November 28, 2012

Simon & Schuster’s wildly important goal

by

Ask any Simon & Schuster employee about their “WIG,” and a look of recognition mixed with a Nietzschean grin into the abyss* will flicker across his or her face.

In the business/self-help psychobabble of the Franklin-Covey organization — best known for its training program spin-offs from Stephen R. Covey’s mega-bestselling The 7 Habits of Highly Effective People — WIG is an acronym that stands for “Wildly Important Goal.”

But what, you might ask, does that have to do with publishing employees? As of earlier this year, Simon & Schuster CEO Carolyn Reidy decreed that all departments were required to come up with goals — wildly important ones. The company overall has a WIG to increase sales by a certain amount. A publicity department might have a WIG to get more national media for authors. Even individuals — from the high-up publisher to the lowly assistant — have personal WIGs. Each week, employees are required to log in to software and chart their progress. If goals are achieved, the screen displays a green icon. If progress is not made, the screen shows a red circle.

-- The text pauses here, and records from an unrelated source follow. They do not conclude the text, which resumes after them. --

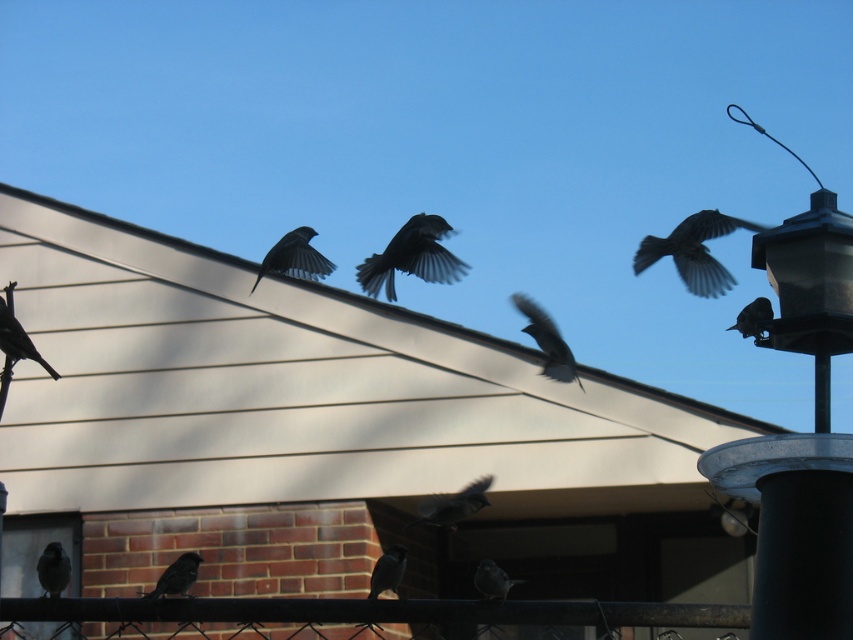
Question: From the image, what is the correct spatial relationship of silvery gray bird at center in relation to silvery gray feathers at center?

Choices:
 (A) left
 (B) right

Answer: (B)

Question: Which point is closer to the camera?

Choices:
 (A) (173, 586)
 (B) (67, 557)
 (C) (483, 580)
 (D) (758, 305)

Answer: (D)

Question: Which point is farther from the camera taking this photo?

Choices:
 (A) (397, 230)
 (B) (44, 561)
 (C) (312, 236)

Answer: (A)

Question: Is dark gray feathers at upper center smaller than silvery gray feathers at center?

Choices:
 (A) yes
 (B) no

Answer: (B)

Question: Which point is farther from the camera taking this photo?

Choices:
 (A) (439, 506)
 (B) (488, 588)
 (C) (827, 262)
 (D) (392, 579)

Answer: (A)

Question: Is silvery gray feathers at center wider than brown matte bird at lower left?

Choices:
 (A) yes
 (B) no

Answer: (A)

This might sound like something from an Onion press release or a scene from “Office Space,” but in fact, employees still have mandatory weekly department meetings at the S&S Rockefeller Center offices to discuss “lead measures” and “lag measures” — indicators of how their performance has progressed. As part of the training for the program, participants were informed that if someone came to the meeting and reported an inability to meet a task from the previous week, he or she would be “frozen,” which means that no one could speak to that person for the duration of the meeting.

The Franklin-Covey organization’s logic for this method, as described in the book The 4 Disciplines of Execution co-authored by Covey’s son Sean Covey, posits that employees are most efficient when everyone can see that they are “winning” or “losing.” This is why all goals and progress must — in addition to the computer program — be charted on a centrally-displayed bulletin board that is visible to everyone.

In a climate of grim news for book publishing, this attempt to goose performance and results seems like either a savvy and optimistic human resources strategy or a late fourth quarter Hail Mary pass. Franklin-Covey is an apparently successful business training operation, so other companies in other industries must be doing this too … right?

Yesterday, Simon & Schuster announced that they will partner with the self-publishing company Author Solutions, Inc. (which is owned by Pearson) to create an imprint called Archway Publishing, allowing writers to publish their work for thousand-dollar fees. Whether or not this will be a popular choice for authors or how Simon & Schuster will work with a company that falls under the owner of a competitor remains to be seen.

Perhaps the emergence of Archway Publishing means that someone has achieved their WIG. But what will happen to those who are frozen with a red circle? Apparently they go the way of Free Press — the former publisher of Stephen R. Covey and his sons.

 

 

* The phrase “Nietzschean grin into the abyss” is courtesy of Dustin Kurtz

 

 

Claire Kelley is the Director of Library and Academic Marketing at Melville House.